Problem statement:
How many lines in the records below hold the string "hecho"? Answer with the number alone.

Data supplied START

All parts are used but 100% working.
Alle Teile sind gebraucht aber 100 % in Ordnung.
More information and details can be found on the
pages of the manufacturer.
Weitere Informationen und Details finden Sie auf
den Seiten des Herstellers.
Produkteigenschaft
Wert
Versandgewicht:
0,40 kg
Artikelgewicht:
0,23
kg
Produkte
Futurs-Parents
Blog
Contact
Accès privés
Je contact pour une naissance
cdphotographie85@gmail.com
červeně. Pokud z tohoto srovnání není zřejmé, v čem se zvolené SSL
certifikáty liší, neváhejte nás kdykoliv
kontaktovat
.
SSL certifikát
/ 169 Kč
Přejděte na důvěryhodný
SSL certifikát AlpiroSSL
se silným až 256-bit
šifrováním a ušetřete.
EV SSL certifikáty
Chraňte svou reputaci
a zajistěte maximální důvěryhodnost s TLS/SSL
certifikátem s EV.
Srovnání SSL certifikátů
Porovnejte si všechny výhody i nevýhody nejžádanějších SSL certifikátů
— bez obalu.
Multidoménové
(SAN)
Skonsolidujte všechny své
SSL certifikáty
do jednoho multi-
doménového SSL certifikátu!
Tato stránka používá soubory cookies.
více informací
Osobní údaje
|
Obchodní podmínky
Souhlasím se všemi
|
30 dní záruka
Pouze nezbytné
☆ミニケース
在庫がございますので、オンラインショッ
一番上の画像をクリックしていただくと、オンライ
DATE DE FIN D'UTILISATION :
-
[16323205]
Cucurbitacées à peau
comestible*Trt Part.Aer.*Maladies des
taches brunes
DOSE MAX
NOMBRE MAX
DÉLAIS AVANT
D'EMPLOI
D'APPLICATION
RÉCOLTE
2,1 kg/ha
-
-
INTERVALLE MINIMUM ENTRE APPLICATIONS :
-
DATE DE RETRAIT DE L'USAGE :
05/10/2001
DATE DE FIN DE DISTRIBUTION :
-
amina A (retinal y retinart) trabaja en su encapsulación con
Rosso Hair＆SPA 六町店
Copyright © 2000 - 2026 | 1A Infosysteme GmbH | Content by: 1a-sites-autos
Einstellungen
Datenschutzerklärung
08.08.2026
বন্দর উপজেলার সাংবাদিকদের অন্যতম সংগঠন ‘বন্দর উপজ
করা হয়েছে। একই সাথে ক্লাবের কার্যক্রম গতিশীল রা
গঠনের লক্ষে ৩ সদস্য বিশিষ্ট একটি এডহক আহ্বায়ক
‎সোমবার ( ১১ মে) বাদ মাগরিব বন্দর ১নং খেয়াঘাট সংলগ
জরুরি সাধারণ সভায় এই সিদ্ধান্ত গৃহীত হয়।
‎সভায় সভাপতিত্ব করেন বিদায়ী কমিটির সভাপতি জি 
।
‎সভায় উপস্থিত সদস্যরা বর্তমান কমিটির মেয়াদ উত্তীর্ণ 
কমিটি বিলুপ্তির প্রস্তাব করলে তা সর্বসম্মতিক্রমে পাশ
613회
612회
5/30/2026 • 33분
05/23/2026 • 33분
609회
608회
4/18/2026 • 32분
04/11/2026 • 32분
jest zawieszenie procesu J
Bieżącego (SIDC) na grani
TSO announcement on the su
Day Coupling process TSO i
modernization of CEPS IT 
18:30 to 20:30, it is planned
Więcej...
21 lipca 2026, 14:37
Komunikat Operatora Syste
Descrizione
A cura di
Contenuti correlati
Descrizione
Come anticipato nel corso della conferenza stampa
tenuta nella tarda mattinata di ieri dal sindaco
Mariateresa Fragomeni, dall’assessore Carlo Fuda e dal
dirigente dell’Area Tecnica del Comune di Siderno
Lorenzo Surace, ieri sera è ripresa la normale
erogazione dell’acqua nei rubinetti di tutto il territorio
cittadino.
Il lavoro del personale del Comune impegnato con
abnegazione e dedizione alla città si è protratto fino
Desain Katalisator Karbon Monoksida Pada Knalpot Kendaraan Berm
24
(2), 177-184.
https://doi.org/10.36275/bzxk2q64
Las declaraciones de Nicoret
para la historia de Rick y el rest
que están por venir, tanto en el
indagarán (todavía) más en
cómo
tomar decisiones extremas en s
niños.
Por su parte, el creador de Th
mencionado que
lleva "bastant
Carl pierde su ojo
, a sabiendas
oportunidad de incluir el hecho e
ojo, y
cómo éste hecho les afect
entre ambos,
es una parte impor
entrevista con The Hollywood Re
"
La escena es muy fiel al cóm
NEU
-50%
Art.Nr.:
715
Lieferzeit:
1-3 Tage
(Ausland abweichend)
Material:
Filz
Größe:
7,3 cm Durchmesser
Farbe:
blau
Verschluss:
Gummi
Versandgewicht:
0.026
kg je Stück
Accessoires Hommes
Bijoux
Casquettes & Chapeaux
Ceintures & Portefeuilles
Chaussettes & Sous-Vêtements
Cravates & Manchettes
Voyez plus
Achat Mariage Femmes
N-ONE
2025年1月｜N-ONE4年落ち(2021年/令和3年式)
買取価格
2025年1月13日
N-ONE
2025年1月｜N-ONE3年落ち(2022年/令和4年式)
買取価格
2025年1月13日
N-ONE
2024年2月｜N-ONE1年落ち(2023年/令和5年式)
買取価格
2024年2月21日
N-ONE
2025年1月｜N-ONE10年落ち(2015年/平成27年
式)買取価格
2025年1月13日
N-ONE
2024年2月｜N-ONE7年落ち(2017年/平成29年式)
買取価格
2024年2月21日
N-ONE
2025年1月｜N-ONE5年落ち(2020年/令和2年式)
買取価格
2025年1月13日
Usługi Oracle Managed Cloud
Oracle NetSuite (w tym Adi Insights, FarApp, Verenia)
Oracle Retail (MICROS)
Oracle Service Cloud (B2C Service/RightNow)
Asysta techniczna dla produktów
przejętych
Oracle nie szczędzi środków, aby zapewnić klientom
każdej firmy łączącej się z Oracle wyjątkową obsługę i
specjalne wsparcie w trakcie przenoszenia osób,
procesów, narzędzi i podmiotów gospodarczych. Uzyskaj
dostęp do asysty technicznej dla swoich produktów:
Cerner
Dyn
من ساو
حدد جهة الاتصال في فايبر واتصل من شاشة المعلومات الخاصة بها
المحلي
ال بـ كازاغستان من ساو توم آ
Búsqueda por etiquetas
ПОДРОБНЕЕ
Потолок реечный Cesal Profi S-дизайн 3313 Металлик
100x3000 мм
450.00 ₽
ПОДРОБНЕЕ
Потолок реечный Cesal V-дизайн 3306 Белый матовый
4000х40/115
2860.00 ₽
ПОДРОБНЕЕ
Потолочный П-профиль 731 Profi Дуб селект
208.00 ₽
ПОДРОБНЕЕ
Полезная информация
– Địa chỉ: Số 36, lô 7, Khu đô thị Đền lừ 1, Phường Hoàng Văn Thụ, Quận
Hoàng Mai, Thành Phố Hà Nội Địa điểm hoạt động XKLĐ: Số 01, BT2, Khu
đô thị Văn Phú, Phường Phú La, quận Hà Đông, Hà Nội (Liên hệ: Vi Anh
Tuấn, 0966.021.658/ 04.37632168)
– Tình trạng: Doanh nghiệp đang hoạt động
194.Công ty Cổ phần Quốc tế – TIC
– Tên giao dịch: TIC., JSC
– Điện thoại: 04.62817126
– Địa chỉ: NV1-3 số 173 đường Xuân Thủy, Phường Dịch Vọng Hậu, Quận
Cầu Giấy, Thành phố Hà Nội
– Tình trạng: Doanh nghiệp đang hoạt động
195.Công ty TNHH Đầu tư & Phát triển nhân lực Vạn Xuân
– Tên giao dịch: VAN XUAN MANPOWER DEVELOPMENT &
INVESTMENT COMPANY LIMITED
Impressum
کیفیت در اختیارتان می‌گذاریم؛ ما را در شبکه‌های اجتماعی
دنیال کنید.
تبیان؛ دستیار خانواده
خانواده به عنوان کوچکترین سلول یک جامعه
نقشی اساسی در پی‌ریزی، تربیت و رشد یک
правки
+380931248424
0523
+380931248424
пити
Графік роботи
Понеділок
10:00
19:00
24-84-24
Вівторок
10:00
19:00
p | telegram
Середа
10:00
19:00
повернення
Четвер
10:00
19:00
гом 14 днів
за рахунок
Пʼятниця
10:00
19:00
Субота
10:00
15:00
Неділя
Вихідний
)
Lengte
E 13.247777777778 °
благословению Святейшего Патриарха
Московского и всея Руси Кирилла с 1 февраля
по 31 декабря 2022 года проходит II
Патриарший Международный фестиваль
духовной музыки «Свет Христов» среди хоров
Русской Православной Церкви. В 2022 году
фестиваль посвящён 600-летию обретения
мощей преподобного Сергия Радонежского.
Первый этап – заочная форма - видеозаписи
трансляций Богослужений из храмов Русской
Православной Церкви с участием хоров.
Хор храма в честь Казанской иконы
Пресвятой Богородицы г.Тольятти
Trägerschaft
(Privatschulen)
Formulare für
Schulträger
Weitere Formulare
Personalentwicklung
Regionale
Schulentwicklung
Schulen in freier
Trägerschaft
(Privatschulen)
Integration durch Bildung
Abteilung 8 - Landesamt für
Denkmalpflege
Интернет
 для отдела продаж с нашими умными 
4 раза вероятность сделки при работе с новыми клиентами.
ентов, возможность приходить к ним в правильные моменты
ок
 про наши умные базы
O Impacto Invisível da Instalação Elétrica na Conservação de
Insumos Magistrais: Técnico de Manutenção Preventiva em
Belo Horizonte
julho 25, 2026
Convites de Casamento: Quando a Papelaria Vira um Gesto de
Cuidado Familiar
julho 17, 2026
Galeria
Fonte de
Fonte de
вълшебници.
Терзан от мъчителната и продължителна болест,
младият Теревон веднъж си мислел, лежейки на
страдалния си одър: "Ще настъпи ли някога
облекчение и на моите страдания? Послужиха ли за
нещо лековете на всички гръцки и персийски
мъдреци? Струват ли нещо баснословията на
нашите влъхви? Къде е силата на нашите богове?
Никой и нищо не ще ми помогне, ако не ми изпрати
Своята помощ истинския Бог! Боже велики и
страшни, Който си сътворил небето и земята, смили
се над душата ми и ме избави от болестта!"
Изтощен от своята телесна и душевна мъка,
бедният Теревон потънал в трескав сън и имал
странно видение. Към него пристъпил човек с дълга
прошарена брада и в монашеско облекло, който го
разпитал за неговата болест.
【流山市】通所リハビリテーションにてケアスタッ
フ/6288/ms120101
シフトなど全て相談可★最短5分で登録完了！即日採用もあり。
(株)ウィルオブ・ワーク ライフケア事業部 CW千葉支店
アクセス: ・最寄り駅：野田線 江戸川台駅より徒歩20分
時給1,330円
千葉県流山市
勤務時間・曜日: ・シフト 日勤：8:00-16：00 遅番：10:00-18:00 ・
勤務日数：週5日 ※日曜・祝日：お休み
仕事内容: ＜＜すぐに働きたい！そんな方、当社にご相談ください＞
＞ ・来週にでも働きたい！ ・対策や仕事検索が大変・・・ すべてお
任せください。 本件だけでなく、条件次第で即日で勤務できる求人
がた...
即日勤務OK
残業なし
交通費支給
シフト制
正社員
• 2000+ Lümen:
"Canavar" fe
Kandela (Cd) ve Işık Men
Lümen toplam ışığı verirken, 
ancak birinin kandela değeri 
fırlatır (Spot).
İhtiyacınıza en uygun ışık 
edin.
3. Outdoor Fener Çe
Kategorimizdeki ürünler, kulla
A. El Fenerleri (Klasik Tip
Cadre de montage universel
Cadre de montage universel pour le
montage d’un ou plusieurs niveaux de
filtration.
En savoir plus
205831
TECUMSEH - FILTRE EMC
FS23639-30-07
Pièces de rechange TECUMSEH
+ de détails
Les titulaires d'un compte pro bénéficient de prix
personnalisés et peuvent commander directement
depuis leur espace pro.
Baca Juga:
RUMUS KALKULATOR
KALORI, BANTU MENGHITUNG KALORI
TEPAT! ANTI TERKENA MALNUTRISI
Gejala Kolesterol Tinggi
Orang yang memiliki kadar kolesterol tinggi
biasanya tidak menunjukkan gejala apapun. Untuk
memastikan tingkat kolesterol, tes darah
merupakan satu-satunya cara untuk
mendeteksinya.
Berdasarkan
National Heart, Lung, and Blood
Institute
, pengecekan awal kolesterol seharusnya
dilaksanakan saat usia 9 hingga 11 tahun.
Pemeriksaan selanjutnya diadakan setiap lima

Data supplied END

Response to the task:
2